KUCR participated as a third-party host in BIG4 (2015–2018), an MSCA-ITN-ETN training network focused on biosystematics, bioinformatics, and genetics of the four largest insect orders.
UNIVERSITY OF KANSAS CENTER FOR RESEARCH, INC
US university research center providing transatlantic MSCA exchange hosting in insect biosystematics and quantum mathematics.
Their core work
KUCR is the sponsored-research and grants-administration arm of the University of Kansas, a public research university in Lawrence, Kansas, USA. It manages the university's external research contracts and enables KU faculty to participate in international consortia and researcher-exchange programs. In H2020, KUCR acted as a third-party host in two MSCA schemes — one in insect biosystematics and genetics (BIG4) and one in mathematical quantum physics (QUANTUM DYNAMICS) — providing US-based academic infrastructure for European training networks and staff exchanges.

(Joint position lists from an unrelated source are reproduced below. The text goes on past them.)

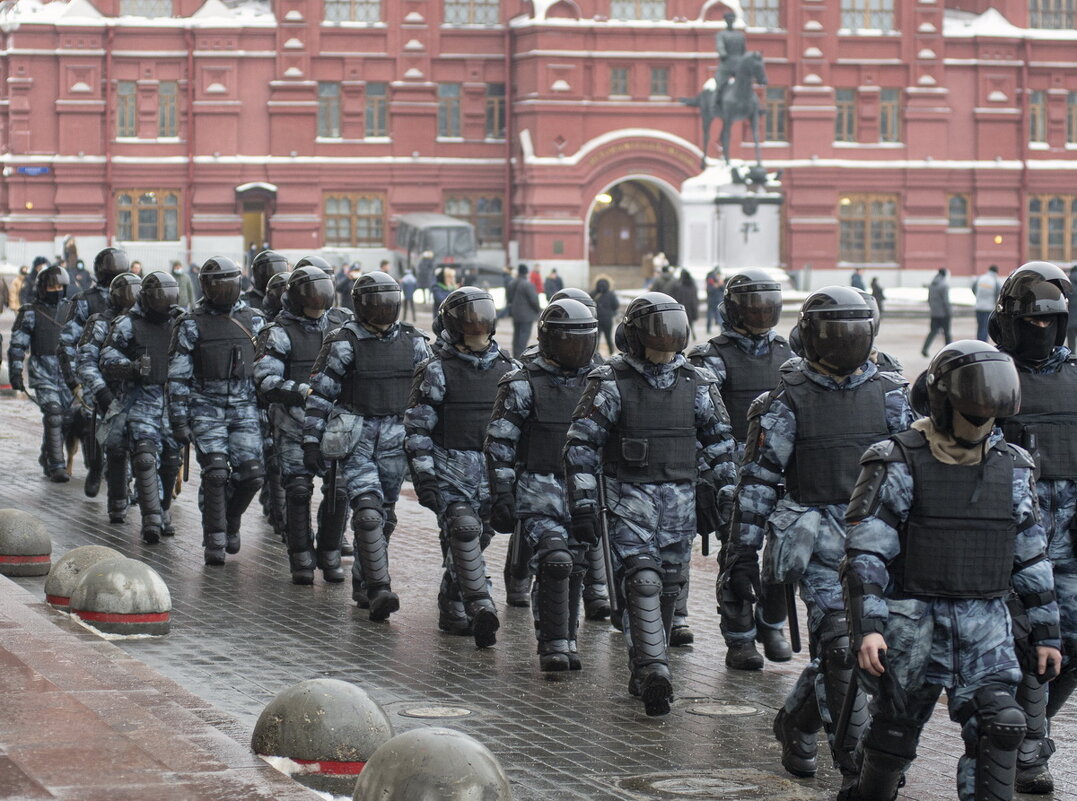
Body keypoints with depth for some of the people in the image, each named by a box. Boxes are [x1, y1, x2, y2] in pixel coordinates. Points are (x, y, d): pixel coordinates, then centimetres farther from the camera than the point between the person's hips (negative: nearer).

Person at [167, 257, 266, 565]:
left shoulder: (253, 320, 8)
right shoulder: (191, 325, -1)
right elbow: (178, 377, -1)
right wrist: (179, 420, -6)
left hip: (245, 409, 3)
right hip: (206, 409, -3)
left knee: (252, 473, -5)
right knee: (215, 473, -11)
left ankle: (230, 519, 23)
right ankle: (214, 541, 0)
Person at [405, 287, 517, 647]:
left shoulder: (508, 368, 9)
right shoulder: (437, 370, -4)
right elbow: (417, 428, -5)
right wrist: (423, 476, -12)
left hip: (494, 469, 4)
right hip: (451, 466, -4)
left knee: (477, 539, 8)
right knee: (464, 530, -20)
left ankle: (453, 610, 22)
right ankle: (480, 607, -26)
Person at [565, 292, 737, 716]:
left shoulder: (695, 383, 5)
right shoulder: (610, 382, -6)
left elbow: (719, 441, 14)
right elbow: (581, 445, -7)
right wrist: (583, 505, -12)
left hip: (680, 497, 4)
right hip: (629, 495, -4)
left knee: (668, 588, 8)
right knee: (642, 582, -15)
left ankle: (644, 673, 20)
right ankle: (653, 673, -24)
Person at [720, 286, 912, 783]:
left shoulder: (888, 395, 6)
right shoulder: (787, 401, -4)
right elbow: (756, 480, -3)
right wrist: (741, 553, -6)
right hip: (818, 537, -4)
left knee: (836, 650, 9)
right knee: (841, 647, -11)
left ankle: (796, 722, 32)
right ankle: (855, 757, -6)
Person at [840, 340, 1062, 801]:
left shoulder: (1012, 469, 7)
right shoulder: (897, 466, -7)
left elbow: (1031, 558, 15)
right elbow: (865, 555, -11)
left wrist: (1046, 631, 14)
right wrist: (867, 627, -21)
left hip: (986, 628, 3)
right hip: (913, 624, -3)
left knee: (999, 726, -12)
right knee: (895, 732, 8)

Its practical value in European consortia lies in connecting EU researchers to KU's faculty expertise and facilities rather than in leading project design or management.
What they specialise in
KUCR joined QUANTUM DYNAMICS (2016–2019) as a third-party partner in an MSCA-RISE staff-exchange project on new geometric approaches to quantum dynamics, reflecting KU's capacity in pure and applied mathematics.

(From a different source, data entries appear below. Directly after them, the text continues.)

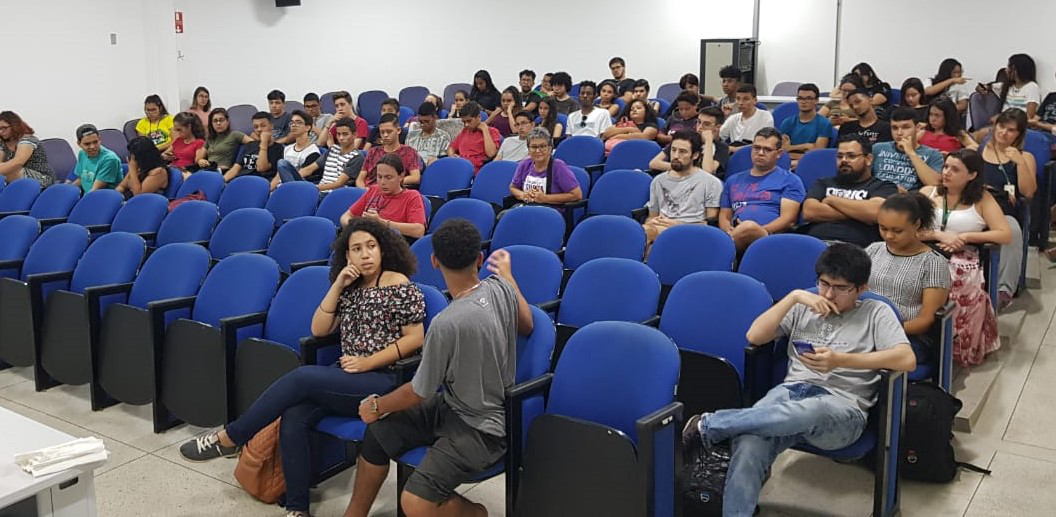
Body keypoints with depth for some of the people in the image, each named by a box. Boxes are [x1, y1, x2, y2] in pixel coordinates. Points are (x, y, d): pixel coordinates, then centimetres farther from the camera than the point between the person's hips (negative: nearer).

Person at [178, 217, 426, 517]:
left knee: (301, 377, -27)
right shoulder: (350, 287, 15)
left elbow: (415, 338, -9)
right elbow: (319, 330, 10)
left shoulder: (400, 287, -4)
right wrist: (338, 285, -1)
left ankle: (228, 439, -12)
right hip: (344, 377, 6)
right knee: (293, 419, -23)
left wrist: (368, 362, -14)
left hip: (381, 381, -6)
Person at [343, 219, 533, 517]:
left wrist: (376, 406, 5)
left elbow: (419, 392, -15)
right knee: (377, 435, 8)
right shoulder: (500, 288, -9)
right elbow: (526, 326, 14)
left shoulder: (447, 324, -30)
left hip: (483, 429, -9)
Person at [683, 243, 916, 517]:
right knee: (748, 446, -34)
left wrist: (840, 360, -16)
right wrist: (794, 296, 2)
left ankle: (707, 425, -30)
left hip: (842, 407, -3)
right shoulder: (803, 308, 21)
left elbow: (907, 360, -6)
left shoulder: (876, 312, 11)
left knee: (807, 411, -43)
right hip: (792, 391, 3)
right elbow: (754, 337, 10)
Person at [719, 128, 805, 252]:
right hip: (736, 239, 2)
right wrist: (730, 232, 0)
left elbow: (788, 220, 3)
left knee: (749, 227, -38)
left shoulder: (790, 180, 16)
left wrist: (758, 231, -12)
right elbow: (724, 216, 25)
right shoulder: (733, 180, 30)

Both H2020 appearances are in MSCA schemes (one ITN-ETN, one RISE), indicating that KUCR's primary role in European consortia is as a US-based host institution for researcher exchanges and doctoral co-supervision.
How they've shifted over time
KUCR's H2020 record is limited to two projects with start dates in 2015 and 2016, making a meaningful evolution trend impossible to establish. The two projects cover entirely unrelated scientific domains — entomology and quantum mathematics — which suggests these participations reflect the breadth of University of Kansas faculties rather than a coherent institutional strategy in EU research. Without any subsequent H2020 or Horizon Europe activity on record, it is unclear whether KUCR continued to develop European partnerships after this early window.
With only two third-party participations concentrated in 2015–2016 and no recorded follow-on projects, KUCR appears to have engaged with H2020 opportunistically; any future collaboration potential depends on specific KU faculty connections rather than a standing institutional EU research agenda.
How they like to work
KUCR has never served as a project coordinator in H2020 — both appearances are as a third party, the lightest formal involvement available under MSCA rules, typical of non-EU institutions acting as exchange hosts or co-supervisors. Despite this limited formal role, the two consortia together involved 41 unique partners across 20 countries, which reflects the inherently large multi-institutional structure of MSCA-ITN and MSCA-RISE schemes rather than KUCR's own network activity. Working with KUCR means engaging with the broader University of Kansas rather than a dedicated EU-facing team.
Through its two MSCA consortia, KUCR has indirect connections to 41 partners across 20 countries — a broad but shallow network that reflects the multi-institutional design of European training networks rather than sustained bilateral relationships. As a US institution, it provides a transatlantic node that is relatively rare in H2020 data.
What sets them apart
KUCR is one of a small number of US-based university entities formally recorded in H2020, making it a credible transatlantic bridge for European consortia that require a North American academic partner — particularly for MSCA researcher exchanges. The University of Kansas brings distinct strengths in biodiversity research (anchored by its Natural History Museum and entomology collections) and in mathematics, covering two quite different scientific niches within a single administrative entity. That said, with only two third-party participations and no direct EC funding on record, KUCR's commitment to sustained European collaboration remains unproven at scale.
Highlights from their portfolio
- BIG4A flagship MSCA-ITN-ETN training network for doctoral researchers in the biosystematics of beetles, flies, wasps, and moths — one of the largest insect-focused training consortia in H2020, where KUCR likely contributed via KU's natural history collections and entomology faculty.
- QUANTUM DYNAMICSAn MSCA-RISE staff-exchange project on new geometric approaches to quantum dynamics, pairing KUCR with European mathematics departments and demonstrating that the University of Kansas has research capacity relevant to fundamental theoretical physics.